Вот почему редакция перевела нас на казарменное положение, выделила комнату на пятом этаже «Известий», тут же заполнившуюся автоматами, обоймами, планшетами, картами, флягами и солдатскими портянками, сохнувшими в углу на калориферах.
В эту-то «казарму» однажды в час воздушной тревоги нагрянул прилетевший из Куйбышева добрый мой друг Евгений Петрович. В нашу среду он сразу внес дух нетерпения, беспокойства, душевной тревоги и разряжавшегося, как молния, юмора. Нам всем сразу стало некогда, чертовски некогда. Сверкая своими азиатскими беспощадными глазами, Евгений Петрович, похудевший, осунувшийся от нервного напряжения, ежедневно, еженощно, ежечасно теребил, подгонял, будоражил нас. И всем нам стало казаться, что мы в чем-то безнадежно опаздываем, что-то, наверно, плохо делаем, что мы недостойны своих воинских званий, что настоящая правда о солдатах подмосковного фронта где-то ускользнет от нас.
Это святое нетерпение и недовольство Петров обращал прежде всего на самого себя.
Тогда нельзя было писать медленно, и он не писал медленно, но писал трудно, мучаясь, терзаясь, хватаясь от ужаса за голову: не то, не так, плохо, отчаянно, непоправимо плохо! А утром солдаты фронта, если выдавалась свободная минута, разворачивали в окнах газету «Известия», читали сообщение ее тогдашнего военного корреспондента Евгения Петрова и говорили:
— Вот это да, вот это что надо!
Да, с приходом в «казарму» Петрова нам сразу стало некогда, мы заторопились, мы стали бояться опоздать. Мы не поняли — что же произошло, откуда явилось это странное ощущение беспокойства и даже какой-то вины перед окружающей жизнью. Мне это чувство знакомо, — я давно знал Петрова и всякий раз, встречаясь с ним, тут же начинал спешить, мучиться тем, что время безвозвратно уходит и ты в чем-то виноват перед временем и людьми.

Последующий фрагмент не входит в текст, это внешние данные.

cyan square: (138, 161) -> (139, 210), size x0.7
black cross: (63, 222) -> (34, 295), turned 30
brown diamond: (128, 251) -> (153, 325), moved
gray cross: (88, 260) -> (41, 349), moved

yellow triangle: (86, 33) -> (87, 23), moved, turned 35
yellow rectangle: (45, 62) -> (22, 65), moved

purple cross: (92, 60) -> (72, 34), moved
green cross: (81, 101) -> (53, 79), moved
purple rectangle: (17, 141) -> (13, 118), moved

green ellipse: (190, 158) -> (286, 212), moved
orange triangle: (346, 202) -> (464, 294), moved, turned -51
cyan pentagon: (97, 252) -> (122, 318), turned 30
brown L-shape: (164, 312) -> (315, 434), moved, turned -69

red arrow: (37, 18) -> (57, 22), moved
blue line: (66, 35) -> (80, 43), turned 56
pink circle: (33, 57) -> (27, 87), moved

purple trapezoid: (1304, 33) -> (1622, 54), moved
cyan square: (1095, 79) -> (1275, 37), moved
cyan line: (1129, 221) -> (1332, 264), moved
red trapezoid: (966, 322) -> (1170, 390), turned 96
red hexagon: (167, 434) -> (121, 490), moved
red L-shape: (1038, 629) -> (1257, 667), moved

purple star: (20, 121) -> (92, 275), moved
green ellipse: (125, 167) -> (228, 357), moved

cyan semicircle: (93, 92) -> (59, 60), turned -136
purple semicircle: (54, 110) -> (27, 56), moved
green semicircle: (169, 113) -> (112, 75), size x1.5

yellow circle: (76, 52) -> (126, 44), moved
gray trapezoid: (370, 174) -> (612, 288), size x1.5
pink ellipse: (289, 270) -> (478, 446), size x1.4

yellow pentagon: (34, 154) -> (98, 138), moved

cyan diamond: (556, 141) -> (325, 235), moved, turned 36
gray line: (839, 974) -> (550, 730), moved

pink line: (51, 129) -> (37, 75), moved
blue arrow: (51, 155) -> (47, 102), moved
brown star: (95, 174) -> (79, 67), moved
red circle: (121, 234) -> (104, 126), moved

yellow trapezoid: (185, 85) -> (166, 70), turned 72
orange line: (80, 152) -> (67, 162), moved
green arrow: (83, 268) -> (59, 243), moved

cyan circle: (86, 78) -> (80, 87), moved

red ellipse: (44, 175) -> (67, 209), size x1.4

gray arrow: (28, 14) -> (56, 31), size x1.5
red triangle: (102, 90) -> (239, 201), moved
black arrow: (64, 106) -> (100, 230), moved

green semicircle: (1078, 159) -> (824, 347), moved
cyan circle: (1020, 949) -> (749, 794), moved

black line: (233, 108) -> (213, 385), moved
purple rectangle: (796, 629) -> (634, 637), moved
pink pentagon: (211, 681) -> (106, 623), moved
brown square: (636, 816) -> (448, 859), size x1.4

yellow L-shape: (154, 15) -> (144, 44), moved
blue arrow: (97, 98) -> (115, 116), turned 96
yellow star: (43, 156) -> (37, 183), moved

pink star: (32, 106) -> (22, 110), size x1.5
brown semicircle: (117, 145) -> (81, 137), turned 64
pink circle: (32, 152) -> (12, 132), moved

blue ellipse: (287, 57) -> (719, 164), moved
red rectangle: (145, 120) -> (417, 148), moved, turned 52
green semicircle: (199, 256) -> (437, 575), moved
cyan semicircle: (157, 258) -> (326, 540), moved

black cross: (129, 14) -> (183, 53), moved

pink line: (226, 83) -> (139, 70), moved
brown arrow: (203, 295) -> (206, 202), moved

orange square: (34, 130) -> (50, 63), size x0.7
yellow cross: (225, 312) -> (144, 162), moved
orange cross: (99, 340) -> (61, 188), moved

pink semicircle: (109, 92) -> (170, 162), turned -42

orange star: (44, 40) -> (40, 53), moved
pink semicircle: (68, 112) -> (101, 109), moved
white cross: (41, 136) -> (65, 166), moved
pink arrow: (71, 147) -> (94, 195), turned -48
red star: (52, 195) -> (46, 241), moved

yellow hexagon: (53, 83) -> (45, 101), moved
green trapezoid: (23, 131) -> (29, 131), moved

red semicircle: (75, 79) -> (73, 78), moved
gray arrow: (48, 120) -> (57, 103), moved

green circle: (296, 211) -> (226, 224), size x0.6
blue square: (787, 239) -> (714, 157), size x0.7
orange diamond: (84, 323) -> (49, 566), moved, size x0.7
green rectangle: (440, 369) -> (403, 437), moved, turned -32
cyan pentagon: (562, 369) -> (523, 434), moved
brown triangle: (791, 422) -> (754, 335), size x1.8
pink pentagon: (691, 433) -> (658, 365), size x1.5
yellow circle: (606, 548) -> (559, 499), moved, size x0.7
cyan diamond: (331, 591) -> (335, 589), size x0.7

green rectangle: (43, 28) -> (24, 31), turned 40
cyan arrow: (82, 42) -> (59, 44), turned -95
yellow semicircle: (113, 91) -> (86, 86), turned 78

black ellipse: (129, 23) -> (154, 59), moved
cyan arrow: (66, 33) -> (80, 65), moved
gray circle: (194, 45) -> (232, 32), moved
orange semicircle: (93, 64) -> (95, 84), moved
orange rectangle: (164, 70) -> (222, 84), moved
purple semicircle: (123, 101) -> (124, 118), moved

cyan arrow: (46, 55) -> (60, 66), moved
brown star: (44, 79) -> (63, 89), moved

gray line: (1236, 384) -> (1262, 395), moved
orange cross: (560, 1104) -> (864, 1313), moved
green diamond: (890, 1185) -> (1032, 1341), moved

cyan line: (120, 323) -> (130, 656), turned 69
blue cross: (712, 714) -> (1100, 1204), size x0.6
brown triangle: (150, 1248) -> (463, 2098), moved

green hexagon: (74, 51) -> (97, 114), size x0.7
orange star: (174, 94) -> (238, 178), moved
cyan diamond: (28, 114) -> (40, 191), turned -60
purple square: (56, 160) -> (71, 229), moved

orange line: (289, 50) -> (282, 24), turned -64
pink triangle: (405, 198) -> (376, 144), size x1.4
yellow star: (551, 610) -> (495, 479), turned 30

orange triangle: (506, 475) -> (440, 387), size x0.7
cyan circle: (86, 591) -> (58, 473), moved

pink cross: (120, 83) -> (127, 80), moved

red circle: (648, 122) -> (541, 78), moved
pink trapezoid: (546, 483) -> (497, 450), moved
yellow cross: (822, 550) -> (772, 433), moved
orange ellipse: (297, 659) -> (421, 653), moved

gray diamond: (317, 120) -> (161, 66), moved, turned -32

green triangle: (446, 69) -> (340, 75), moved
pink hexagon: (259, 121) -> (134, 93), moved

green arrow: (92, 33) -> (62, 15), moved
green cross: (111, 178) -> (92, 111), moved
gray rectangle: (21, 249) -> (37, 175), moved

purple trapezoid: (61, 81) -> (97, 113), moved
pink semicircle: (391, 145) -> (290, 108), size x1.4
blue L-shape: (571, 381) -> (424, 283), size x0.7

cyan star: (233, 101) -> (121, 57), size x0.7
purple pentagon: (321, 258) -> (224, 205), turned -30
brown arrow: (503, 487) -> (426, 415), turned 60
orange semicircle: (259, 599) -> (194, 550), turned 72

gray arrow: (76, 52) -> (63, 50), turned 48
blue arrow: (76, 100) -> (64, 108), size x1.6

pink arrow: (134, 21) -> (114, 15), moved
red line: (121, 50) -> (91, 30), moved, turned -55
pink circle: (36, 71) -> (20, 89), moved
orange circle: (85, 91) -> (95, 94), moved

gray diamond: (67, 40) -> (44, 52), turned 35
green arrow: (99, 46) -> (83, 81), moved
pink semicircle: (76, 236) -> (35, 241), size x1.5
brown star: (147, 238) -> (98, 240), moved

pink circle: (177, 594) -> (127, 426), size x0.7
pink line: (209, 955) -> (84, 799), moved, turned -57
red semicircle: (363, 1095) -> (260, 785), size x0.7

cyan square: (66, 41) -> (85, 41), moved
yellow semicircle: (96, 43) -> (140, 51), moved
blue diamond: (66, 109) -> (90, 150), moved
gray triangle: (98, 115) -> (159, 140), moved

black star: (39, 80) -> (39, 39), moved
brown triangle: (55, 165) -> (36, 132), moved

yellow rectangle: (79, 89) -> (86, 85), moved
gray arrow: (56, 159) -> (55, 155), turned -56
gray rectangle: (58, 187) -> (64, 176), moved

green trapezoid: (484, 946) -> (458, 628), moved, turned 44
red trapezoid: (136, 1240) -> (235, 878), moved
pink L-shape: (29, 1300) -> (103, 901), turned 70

Это было свойство Евгения Петровича: он рвался к жизни всем своим существом, заражал своим рвением всех, кто был рядом с ним. Ни с кем больше за всю свою жизнь я не испытывал того пленительного и вместе с тем тревожного ощущения своей нужности, необходимости, пользы, какое внушал людям Петров. Нужно было немедленно, не теряя ни часа, за что-то приниматься, что-то очень важное делать — иначе можно опоздать непоправимо.
Это чувство томительное, но оно похоже на счастье.
Тревогу и счастье одним своим появлением принес в нашу «казарму» Евгений Петров. Честное слово, каждый из нас почувствовал себя сразу в сто раз талантливее, чем были мы еще день назад. Это вызывалось тем жадным любопытством, доверчивой и в то же время взыскательной приязнью, с которыми Петров не то чтобы относился к людям, а буквально штурмовал людей.